Cody and Barry-Murphy have been battling against each other for over four decades – now the fifth phase of this epic duel is set to reach a climax
Barry-Murphy and Cody shaking hands at a lunch on the day after the 1999 All-Ireland hurling final which was won by Cork
MARTIN BREHENY – 25 JULY 2013
IT’S a rivalry that has run for 42 years and is now headed for its latest instalment in what will be a season-defining game for either Cork or Kilkenny in Thurles on Sunday.
Brian Cody and Jimmy Barry-Murphy have been duelling as boy and man and as player and manager at the high end of the performance scale since 1971, familiar territory which they will re-visit on Sunday for their latest high-stakes shoot-out.

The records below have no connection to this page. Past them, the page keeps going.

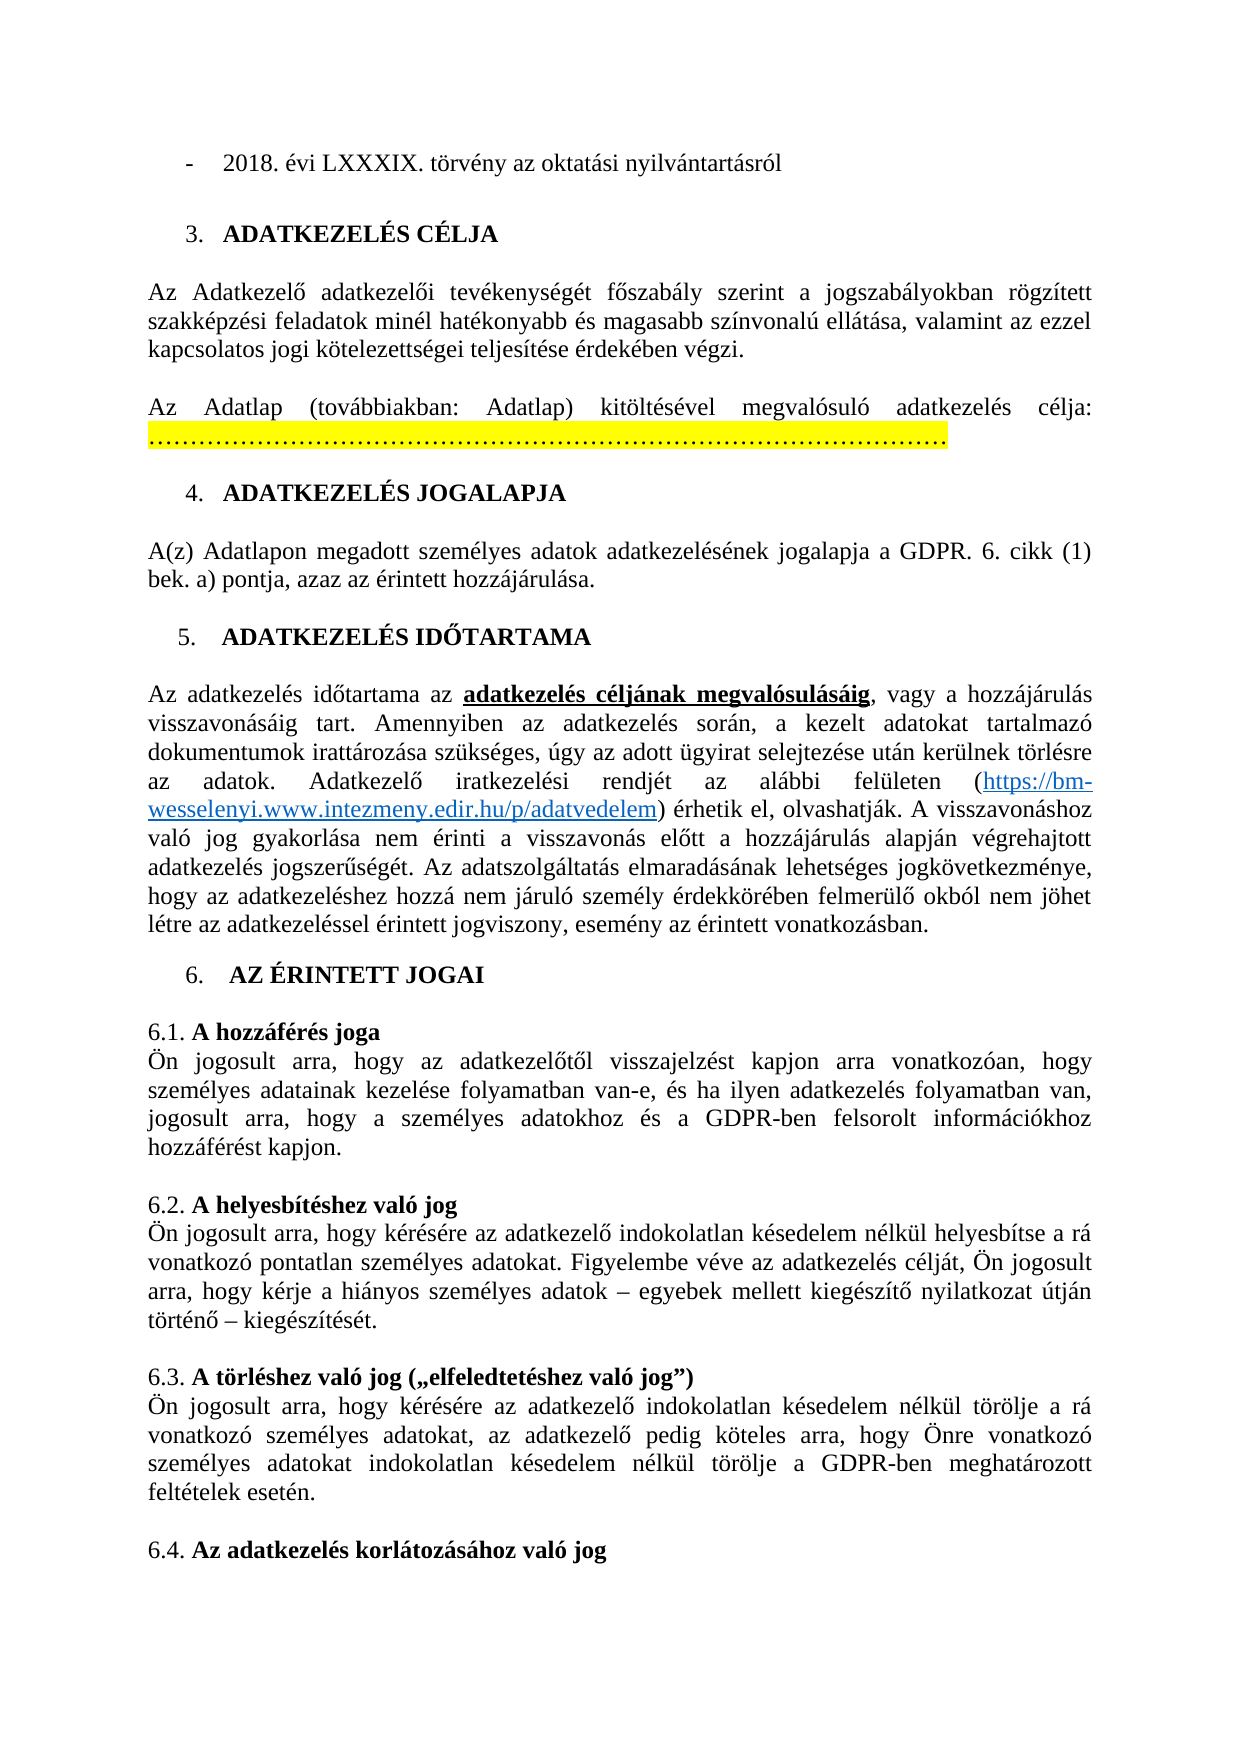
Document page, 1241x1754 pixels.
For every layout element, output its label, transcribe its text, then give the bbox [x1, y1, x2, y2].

text Az adatkezelés időtartama az adatkezelés céljának megvalósulásáig, vagy a hozzájárulás visszavonásáig tart. Amennyiben az adatkezelés során, a kezelt adatokat tartalmazó dokumentumok irattározása szükséges, úgy az adott ügyirat selejtezése után kerülnek törlésre az adatok. Adatkezelő iratkezelési rendjét az alábbi felületen (https://bm-wesselenyi.www.intezmeny.edir.hu/p/adatvedelem) érhetik el, olvashatják. A visszavonáshoz való jog gyakorlása nem érinti a visszavonás előtt a hozzájárulás alapján végrehajtott adatkezelés jogszerűségét. Az adatszolgáltatás elmaradásának lehetséges jogkövetkezménye, hogy az adatkezeléshez hozzá nem járuló személy érdekkörében felmerülő okból nem jöhet létre az adatkezeléssel érintett jogviszony, esemény az érintett vonatkozásban. [148, 679, 1093, 938]
list AZ ÉRINTETT JOGAI [185, 960, 1093, 988]
text 6.4. Az adatkezelés korlátozásához való jog [148, 1535, 1093, 1563]
text Ön jogosult arra, hogy az adatkezelőtől visszajelzést kapjon arra vonatkozóan, hogy személyes adatainak kezelése folyamatban van-e, és ha ilyen adatkezelés folyamatban van, jogosult arra, hogy a személyes adatokhoz és a GDPR-ben felsorolt információkhoz hozzáférést kapjon. [148, 1046, 1093, 1161]
text 6.3. A törléshez való jog („elfeledtetéshez való jog”) [148, 1362, 1093, 1391]
list ADATKEZELÉS CÉLJA [185, 219, 1093, 248]
text Ön jogosult arra, hogy kérésére az adatkezelő indokolatlan késedelem nélkül helyesbítse a rá vonatkozó pontatlan személyes adatokat. Figyelembe véve az adatkezelés célját, Ön jogosult arra, hogy kérje a hiányos személyes adatok – egyebek mellett kiegészítő nyilatkozat útján történő – kiegészítését. [148, 1218, 1093, 1333]
list ADATKEZELÉS JOGALAPJA [185, 478, 1093, 507]
text Az Adatkezelő adatkezelői tevékenységét főszabály szerint a jogszabályokban rögzített szakképzési feladatok minél hatékonyabb és magasabb színvonalú ellátása, valamint az ezzel kapcsolatos jogi kötelezettségei teljesítése érdekében végzi. [148, 277, 1093, 363]
text Az Adatlap (továbbiakban: Adatlap) kitöltésével megvalósuló adatkezelés célja: …………………………………………………………………………………… [148, 392, 1093, 449]
text 6.1. A hozzáférés joga [148, 1017, 1093, 1046]
text A(z) Adatlapon megadott személyes adatok adatkezelésének jogalapja a GDPR. 6. cikk (1) bek. a) pontja, azaz az érintett hozzájárulása. [148, 536, 1093, 593]
list ADATKEZELÉS IDŐTARTAMA [177, 622, 1093, 651]
text 6.2. A helyesbítéshez való jog [148, 1190, 1093, 1218]
list 2018. évi LXXXIX. törvény az oktatási nyilvántartásról [185, 148, 1093, 176]
text Ön jogosult arra, hogy kérésére az adatkezelő indokolatlan késedelem nélkül törölje a rá vonatkozó személyes adatokat, az adatkezelő pedig köteles arra, hogy Önre vonatkozó személyes adatokat indokolatlan késedelem nélkül törölje a GDPR-ben meghatározott feltételek esetén. [148, 1391, 1093, 1506]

And while Kilkenny are hot favourites to eject Cork from the championship, Cody will be very conscious of the risks involved against one of the few counties that harbour no psychological hang-ups against Kilkenny.

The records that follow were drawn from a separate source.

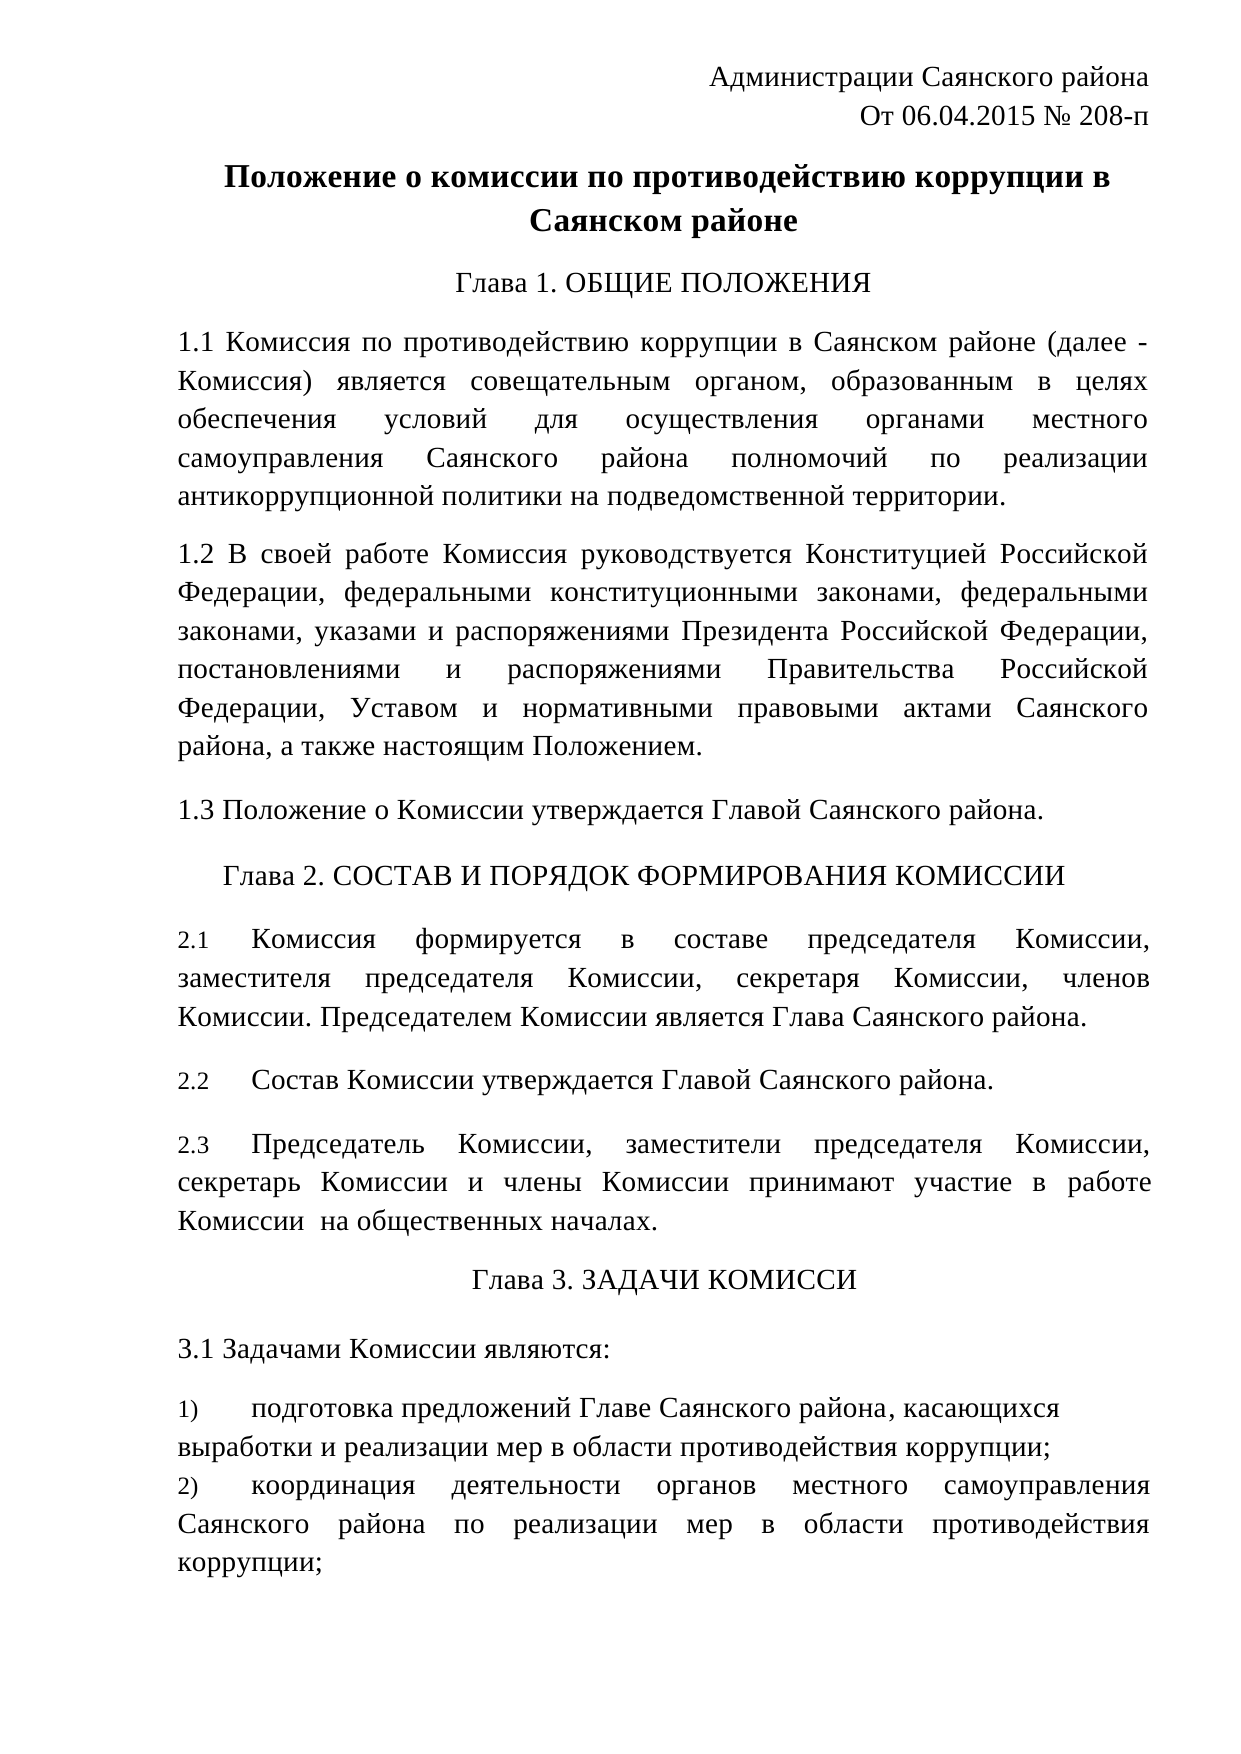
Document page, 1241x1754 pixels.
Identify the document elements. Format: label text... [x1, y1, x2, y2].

list Состав Комиссии утверждается Главой Саянского района. [177, 1062, 1152, 1096]
text Глава 3. ЗАДАЧИ КОМИССИ [177, 1262, 1152, 1296]
list координация деятельности органов местного самоуправления Саянского района по реализации мер в области противодействия коррупции; [177, 1467, 1152, 1578]
list Комиссия формируется в составе председателя Комиссии, заместителя председателя Комиссии, секретаря Комиссии, членов Комиссии. Председателем Комиссии является Глава Саянского района. [177, 922, 1152, 1032]
text Глава 2. СОСТАВ И ПОРЯДОК ФОРМИРОВАНИЯ КОМИССИИ [177, 858, 1152, 892]
text Администрации Саянского района [177, 59, 1149, 93]
text 3.1 Задачами Комиссии являются: [177, 1331, 1152, 1364]
text Положение о комиссии по противодействию коррупции в Саянском районе [177, 157, 1149, 239]
text Глава 1. ОБЩИЕ ПОЛОЖЕНИЯ [177, 265, 1149, 299]
list подготовка предложений Главе Саянского района, касающихся выработки и реализации мер в области противодействия коррупции; [177, 1390, 1149, 1462]
text От 06.04.2015 № 208-п [177, 98, 1149, 131]
text 1.1 Комиссия по противодействию коррупции в Саянском районе (далее - Комиссия) является совещательным органом, образованным в целях обеспечения условий для осуществления органами местного самоуправления Саянского района полномочий по реализации антикоррупционной политики на подведомственной территории. [177, 324, 1149, 512]
text 1.2 В своей работе Комиссия руководствуется Конституцией Российской Федерации, федеральными конституционными законами, федеральными законами, указами и распоряжениями Президента Российской Федерации, постановлениями и распоряжениями Правительства Российской Федерации, Уставом и нормативными правовыми актами Саянского района, а также настоящим Положением. [177, 536, 1149, 762]
list Председатель Комиссии, заместители председателя Комиссии, секретарь Комиссии и члены Комиссии принимают участие в работе Комиссии на общественных началах. [177, 1126, 1152, 1236]
text 1.3 Положение о Комиссии утверждается Главой Саянского района. [177, 792, 1152, 826]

Cork have had to watch the Cats dominate the title scene for several years, but would always feel that, on a given day, they can match anybody.
Barry-Murphy will be emphasising that to his players in the run-up to Sunday’s game, while Cody will be warning his troops that a heavy Rebel ambush is a real probability.

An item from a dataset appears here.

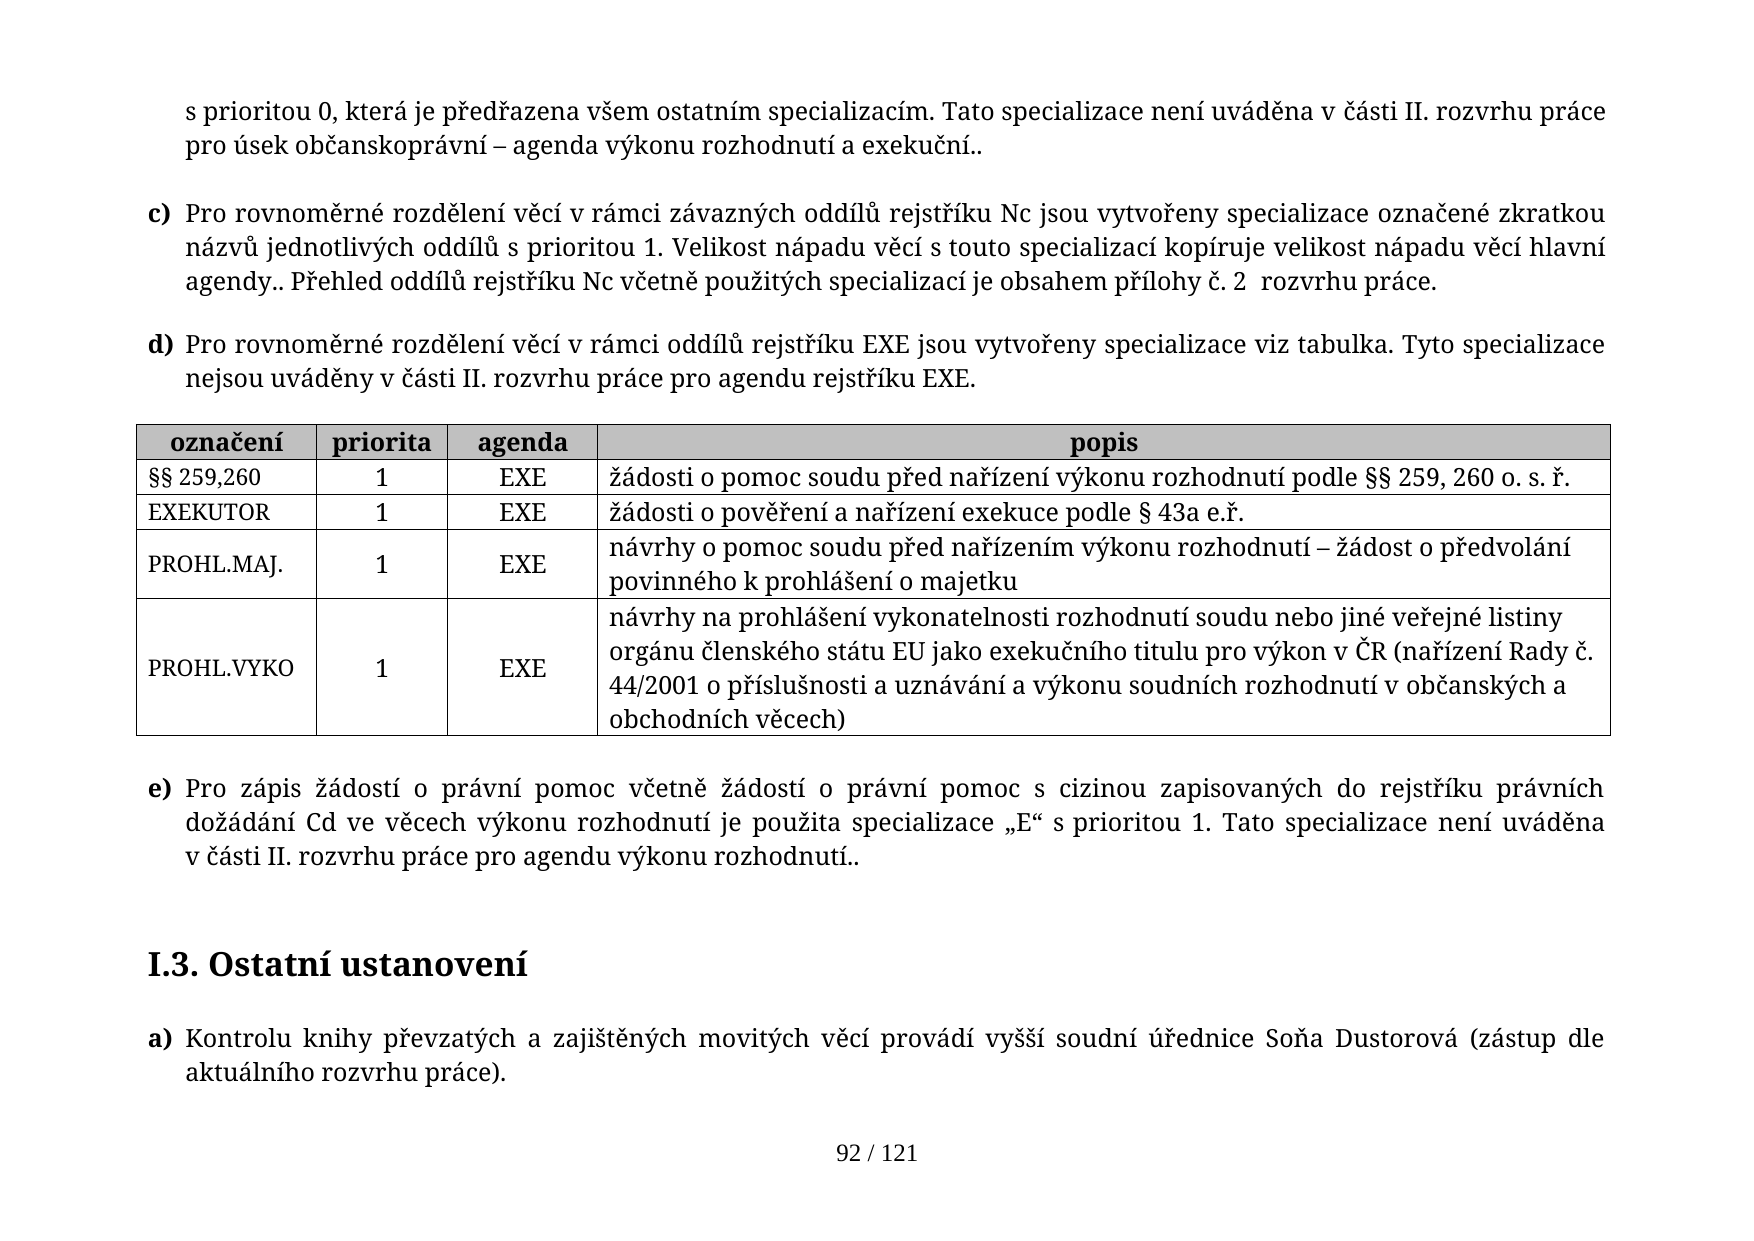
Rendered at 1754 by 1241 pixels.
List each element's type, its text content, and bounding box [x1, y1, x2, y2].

list Pro rovnoměrné rozdělení věcí v rámci oddílů rejstříku EXE jsou vytvořeny specializace viz tabulka. Tyto specializace nejsou uváděny v části II. rozvrhu práce pro agendu rejstříku EXE. [148, 327, 1606, 395]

The Cody v Barry-Murphy rivalry is now in its fifth phase, with honours shared fairly evenly over the past four decades.
Phase 1: It was 1-1 from their All-Ireland minor final clashes with Cork winning in 1971 and Kilkenny, captained by Cody, gaining revenge a year later. Cody was at centre-back on both occasions with Barry-Murphy at full-forward.
Phase 2: It took them into opposition in the 1975 All-Ireland U-21 final where Kilkenny won by three points, with Cody again at centre-back and Barry-Murphy at full-forward.
Phase 3: This involved three All-Ireland senior finals with Kilkenny winning 2-1. JBM had the early advantage when Cork beat Kilkenny in the 1978 final. Cody, who was best known as a specialist defender, played at full-forward in that championship.
He was at full-back for the next All-Ireland final clash with Cork in 1982, captaining the team to victory over a Rebel outfit, led by JBM, who played at left half-forward.
It was a heart-breaking defeat for Cork who went into the final as overwhelming favourites, only to be blown away by Kilkenny. They met again in the 1983 final when Kilkenny secured a double success over Cork, with Cody again at full-back and Barry-Murphy at full-forward.
Phase 4: It was 16 years before Cody and Barry-Murphy next clashed in an All-Ireland final – this time as managers – with Cork emerging winners in 1999.
It was Cody’s first season as Kilkenny boss and while it ended in disappointment, he has since compiled a record-breaking run, which has featured no fewer than nine All-Ireland titles.
JBM, who was in his fourth season in 1999, resigned as manager after the 2000 All-Ireland semi-final defeat by Offaly, but returned to the helm at the start of last season.
Phase 5: JBM got an early reminder of the awesome power Kilkenny can inflicting on the hurling world when they demolished Cork in the Allianz hurling league final in May 2012.
Kilkenny galloped to a 14-point win, two more than in their most recent championship clash with Cork, which they won by 3-22 to 0-19 in the 2010 All-Ireland semi-final.
It leaves Cork seeking their first championship win over Kilkenny since the 2004 All-Ireland final, when they were managed by Barry-Murphy’s St Finbarr’s club colleague, Donal O’Grady.
However, while the odds appear to be stacked against Cork, Barry-Murphy will be encouraged by the memory of 1999 when he took a young side into the final against Kilkenny, who were hot favourites and emerged with a one-point win.
Kilkenny led by four points heading into the final quarter, but Cork reeled them in, before notching the winning point. Cody would later admit that he felt Kilkenny weren’t sufficiently ruthless, a streak which was locked firmly into place the following year and has remained there ever since.
While the odds suggest that the fifth phase of the Cody v Barry-Murphy rivalry will swing Kilkenny’s way, Cork can take considerable encouragement from the league clash in Nowlan Park last March.
They lost by two points after leading by three points in the 50th minute. They should have been much further ahead, having missed several good chances, particularly in the first half, when their clever movement and accurate passing stretched Kilkenny very close to breaking point.
Cork will now believe that they can use the wide open spaces in Semple Stadium to exert real pressure on a Kilkenny team that will be having its sixth championship outing of the season.